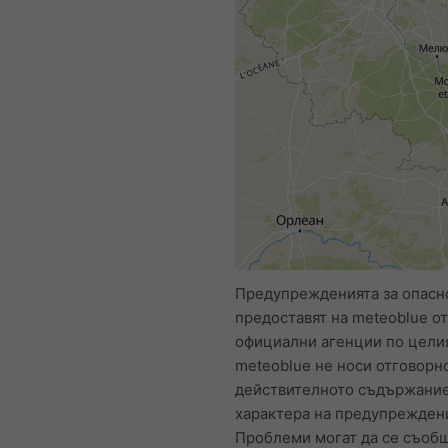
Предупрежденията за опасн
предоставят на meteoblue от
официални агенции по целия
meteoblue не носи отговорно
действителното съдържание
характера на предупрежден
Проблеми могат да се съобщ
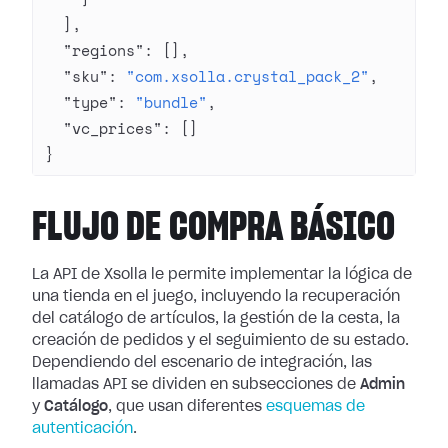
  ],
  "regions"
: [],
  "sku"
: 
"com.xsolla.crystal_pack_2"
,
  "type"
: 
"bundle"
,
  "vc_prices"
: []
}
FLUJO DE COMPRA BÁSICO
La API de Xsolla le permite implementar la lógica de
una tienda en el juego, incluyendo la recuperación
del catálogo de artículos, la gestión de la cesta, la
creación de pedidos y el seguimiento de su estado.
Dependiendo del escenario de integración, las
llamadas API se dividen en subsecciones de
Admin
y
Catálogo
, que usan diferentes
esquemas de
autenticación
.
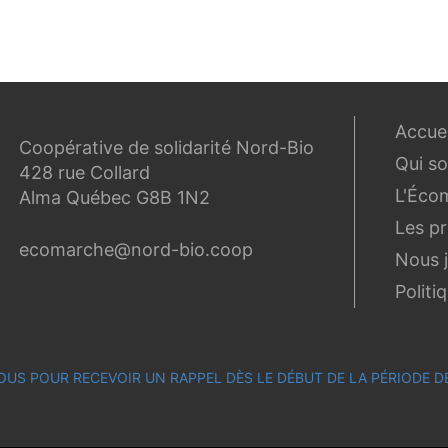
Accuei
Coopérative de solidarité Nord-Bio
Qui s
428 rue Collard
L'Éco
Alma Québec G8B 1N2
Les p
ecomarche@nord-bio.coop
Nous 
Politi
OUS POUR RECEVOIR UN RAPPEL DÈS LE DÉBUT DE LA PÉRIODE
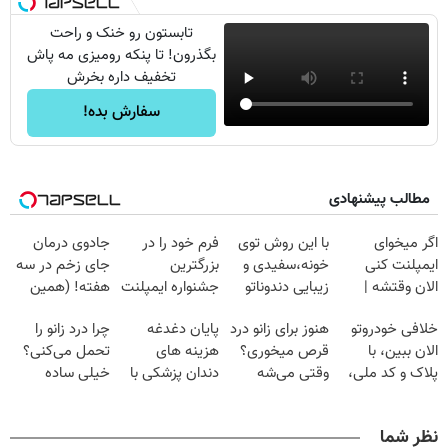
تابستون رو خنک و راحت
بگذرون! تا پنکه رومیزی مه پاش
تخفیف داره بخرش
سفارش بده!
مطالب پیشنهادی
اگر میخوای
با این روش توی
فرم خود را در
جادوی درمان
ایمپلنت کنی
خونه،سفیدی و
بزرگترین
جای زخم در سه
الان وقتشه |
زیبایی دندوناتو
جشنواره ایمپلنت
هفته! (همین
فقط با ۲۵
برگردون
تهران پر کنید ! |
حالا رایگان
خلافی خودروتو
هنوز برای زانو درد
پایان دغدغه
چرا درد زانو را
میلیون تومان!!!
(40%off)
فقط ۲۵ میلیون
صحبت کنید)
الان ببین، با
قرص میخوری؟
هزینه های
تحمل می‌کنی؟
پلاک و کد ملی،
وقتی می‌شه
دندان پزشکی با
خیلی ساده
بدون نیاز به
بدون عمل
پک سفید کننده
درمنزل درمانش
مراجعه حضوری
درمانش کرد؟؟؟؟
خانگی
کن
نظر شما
=-=-=-=-=
§ **Activity**:
Please give back exactly, and with no pictures, the lines from where the listing above begins through the line containing "una tienda en".

§ **Completed exercise**:
Предупрежденията за опасн
предоставят на meteoblue от
официални агенции по целия
meteoblue не носи отговорно
действителното съдържание
характера на предупрежден
Проблеми могат да се съобщ
  ],
  "regions"
: [],
  "sku"
: 
"com.xsolla.crystal_pack_2"
,
  "type"
: 
"bundle"
,
  "vc_prices"
: []
}
FLUJO DE COMPRA BÁSICO
La API de Xsolla le permite implementar la lógica de
una tienda en el juego, incluyendo la recuperación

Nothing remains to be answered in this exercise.